Learning effect – definition, explanation

The learning effect can mean one of two things

  1. How education leads to increased productivity and higher wages
  2. How production processes can learn from past production to increase productivity over time.

The learning effect can lead to a learning curve – which represents how average costs of production change over time.

Learning effect – Education

When there is spending on education, people will gain more skills such as literacy, numeracy and problem-solving skills. With this greater education, the general productivity (output per worker) of the economy will increase, leading to higher economic growth and firms will be able to increase wages.

Generally, economies with higher levels of education have higher real wages. An improvement in education should lead to higher productivity, though it may take considerable time.

Learning effect – production

Usually, when a product is first produced, the average cost of production is high because the first firm needs to learn by trial and error the best way to make the product. However, the more that the product is produced, firms will find more efficient ways to produce, and so they will learn how to make the good more efficiently. There are many different ways that firms can learn how to make goods cheaper.

  1. Finding the most efficient combination of capital and labour
  2. Making small improvements in the production process to reduce inefficiencies.
  3. Finding better materials, which can do the job more cheaply.
  4. Economies of scale from increasing production.
  5. External economies of scale as the industry increases in size.
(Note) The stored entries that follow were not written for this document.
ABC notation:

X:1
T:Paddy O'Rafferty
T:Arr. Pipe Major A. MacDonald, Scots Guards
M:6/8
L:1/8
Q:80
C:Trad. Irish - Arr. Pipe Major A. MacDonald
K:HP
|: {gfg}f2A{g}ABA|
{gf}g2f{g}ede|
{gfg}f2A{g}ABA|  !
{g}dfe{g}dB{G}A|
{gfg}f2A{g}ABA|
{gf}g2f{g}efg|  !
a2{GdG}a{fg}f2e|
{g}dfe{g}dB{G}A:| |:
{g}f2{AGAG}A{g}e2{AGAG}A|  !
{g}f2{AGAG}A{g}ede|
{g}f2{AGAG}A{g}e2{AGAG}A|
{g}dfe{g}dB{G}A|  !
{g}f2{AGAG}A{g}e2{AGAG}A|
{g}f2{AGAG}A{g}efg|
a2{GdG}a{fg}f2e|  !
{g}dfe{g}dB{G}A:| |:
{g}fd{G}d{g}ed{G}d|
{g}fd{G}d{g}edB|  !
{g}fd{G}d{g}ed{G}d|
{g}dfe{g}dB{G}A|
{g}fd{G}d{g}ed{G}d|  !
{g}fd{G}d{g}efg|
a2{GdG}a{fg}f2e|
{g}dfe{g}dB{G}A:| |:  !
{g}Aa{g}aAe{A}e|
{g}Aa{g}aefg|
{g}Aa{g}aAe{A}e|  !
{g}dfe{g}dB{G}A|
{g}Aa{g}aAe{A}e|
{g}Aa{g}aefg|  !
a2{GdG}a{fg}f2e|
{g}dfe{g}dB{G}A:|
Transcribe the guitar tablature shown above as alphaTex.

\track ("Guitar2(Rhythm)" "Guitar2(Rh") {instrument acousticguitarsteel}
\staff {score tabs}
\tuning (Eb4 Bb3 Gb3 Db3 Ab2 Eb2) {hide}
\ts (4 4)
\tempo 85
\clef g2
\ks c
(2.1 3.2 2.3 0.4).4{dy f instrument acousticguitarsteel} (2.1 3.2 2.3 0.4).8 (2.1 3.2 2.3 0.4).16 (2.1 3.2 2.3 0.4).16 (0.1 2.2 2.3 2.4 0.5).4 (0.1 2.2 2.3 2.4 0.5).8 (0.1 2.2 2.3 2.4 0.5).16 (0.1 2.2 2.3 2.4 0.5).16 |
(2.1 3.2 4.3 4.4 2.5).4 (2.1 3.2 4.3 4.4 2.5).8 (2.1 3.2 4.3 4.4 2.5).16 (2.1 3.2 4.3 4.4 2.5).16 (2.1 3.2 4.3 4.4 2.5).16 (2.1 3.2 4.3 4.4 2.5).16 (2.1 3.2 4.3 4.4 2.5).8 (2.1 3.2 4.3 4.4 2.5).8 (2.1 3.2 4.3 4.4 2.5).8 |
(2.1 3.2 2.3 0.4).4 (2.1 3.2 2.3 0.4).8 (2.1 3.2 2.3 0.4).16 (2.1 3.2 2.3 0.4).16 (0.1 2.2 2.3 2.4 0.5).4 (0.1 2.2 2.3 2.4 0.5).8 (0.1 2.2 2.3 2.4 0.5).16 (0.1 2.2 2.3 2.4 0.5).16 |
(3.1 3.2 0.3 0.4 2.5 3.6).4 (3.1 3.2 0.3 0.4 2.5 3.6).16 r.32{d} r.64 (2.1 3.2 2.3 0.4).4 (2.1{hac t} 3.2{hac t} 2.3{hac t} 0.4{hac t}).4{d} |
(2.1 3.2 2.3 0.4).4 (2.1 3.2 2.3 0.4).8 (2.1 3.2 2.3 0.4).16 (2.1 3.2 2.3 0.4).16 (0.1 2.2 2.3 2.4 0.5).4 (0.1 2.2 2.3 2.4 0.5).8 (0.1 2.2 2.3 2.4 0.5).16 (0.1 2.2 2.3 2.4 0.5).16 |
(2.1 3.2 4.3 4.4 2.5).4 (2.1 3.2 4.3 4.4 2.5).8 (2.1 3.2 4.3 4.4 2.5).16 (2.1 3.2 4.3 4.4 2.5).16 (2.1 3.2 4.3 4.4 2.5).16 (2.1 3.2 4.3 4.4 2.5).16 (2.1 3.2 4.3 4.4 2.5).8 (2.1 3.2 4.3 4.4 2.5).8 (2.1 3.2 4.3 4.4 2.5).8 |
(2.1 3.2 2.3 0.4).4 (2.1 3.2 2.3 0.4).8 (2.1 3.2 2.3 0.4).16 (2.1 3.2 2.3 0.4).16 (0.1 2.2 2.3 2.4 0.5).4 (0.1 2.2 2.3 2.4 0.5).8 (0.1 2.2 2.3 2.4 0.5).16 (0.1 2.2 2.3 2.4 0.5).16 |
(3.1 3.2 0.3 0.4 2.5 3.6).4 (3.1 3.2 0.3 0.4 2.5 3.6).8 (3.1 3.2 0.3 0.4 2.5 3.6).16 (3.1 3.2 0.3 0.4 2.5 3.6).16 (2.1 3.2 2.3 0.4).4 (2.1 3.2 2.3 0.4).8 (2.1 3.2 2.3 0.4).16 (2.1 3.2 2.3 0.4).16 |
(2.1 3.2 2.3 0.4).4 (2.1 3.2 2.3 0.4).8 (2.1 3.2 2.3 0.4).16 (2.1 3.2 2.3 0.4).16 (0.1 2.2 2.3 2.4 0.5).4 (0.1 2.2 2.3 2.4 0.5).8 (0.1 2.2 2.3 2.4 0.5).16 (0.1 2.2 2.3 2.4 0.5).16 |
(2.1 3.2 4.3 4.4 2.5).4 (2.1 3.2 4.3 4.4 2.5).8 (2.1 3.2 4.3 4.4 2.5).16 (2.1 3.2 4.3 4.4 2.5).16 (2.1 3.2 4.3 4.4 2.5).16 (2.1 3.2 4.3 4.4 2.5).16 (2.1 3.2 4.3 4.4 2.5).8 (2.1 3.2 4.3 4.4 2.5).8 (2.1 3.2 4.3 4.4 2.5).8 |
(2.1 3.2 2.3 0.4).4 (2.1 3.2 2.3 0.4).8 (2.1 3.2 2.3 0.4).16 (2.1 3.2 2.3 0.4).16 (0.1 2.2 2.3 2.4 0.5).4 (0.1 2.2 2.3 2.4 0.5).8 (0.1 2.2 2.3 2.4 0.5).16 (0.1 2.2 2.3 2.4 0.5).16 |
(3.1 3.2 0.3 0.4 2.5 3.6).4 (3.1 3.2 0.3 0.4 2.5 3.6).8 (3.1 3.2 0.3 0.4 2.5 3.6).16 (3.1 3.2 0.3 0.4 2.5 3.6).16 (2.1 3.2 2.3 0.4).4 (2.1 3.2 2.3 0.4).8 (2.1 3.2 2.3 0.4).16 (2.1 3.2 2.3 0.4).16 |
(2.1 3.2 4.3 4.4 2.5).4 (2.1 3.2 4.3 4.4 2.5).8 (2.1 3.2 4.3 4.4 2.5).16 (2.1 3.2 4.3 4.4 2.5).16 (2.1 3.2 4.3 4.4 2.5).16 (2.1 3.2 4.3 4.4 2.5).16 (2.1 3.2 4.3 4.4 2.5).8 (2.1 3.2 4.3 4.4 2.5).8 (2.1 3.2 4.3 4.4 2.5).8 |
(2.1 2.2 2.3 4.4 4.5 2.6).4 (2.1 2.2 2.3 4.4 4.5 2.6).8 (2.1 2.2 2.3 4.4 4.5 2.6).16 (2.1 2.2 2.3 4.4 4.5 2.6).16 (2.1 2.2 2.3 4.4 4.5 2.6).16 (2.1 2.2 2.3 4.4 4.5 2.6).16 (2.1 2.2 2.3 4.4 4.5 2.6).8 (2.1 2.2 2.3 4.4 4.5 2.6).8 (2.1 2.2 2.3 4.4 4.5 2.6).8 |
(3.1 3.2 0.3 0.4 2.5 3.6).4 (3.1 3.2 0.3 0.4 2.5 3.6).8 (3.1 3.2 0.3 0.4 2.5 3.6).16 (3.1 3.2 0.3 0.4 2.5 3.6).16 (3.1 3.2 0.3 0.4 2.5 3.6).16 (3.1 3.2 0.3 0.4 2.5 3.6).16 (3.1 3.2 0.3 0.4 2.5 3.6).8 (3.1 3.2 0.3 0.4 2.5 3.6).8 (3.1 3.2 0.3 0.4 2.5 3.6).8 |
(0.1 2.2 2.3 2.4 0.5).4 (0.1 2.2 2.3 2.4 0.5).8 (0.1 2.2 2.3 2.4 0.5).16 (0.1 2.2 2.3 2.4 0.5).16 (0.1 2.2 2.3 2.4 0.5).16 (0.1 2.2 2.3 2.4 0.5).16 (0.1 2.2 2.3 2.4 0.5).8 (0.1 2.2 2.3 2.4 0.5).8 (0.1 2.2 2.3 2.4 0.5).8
As the product develops, firms will benefit from improved supply chains and access to raw materials.
  6. As price falls and demand rises, it will stimulate more research and development leading to more productivity gains.
  7. As the market expands, the market is likely to attract new entrants and become more competitive, keeping prices down.

Example of learning effect – Solar modules

Source: Our World in Data

Price of electricity – learning curves

This graph shows the learning effect of new renewable energy sources, such as wind and solar power


This shows that wind and solar power have steep learning curves suggesting that their prices will continue to fall.

Why no learning effect for coal and nuclear power?

Coal powered energy is an established industry that has been around for many years, so its learning curve will have been stronger in the industry’s birth. These days, the biggest cost is the raw material coal. Productivity improvements cannot reduce the price of raw materials and so there is limited scope for reducing costs when raw material costs are fixed. Solar energy is not limited by raw material costs (the sun is free) Technology has the biggest impact on output.

Nuclear power has seen increased costs, which might reflect limited increase in capacity (countries are wary of massively increasing nuclear power). But, also as time progresses, countries may want to spend more on safety features which increases unit cost.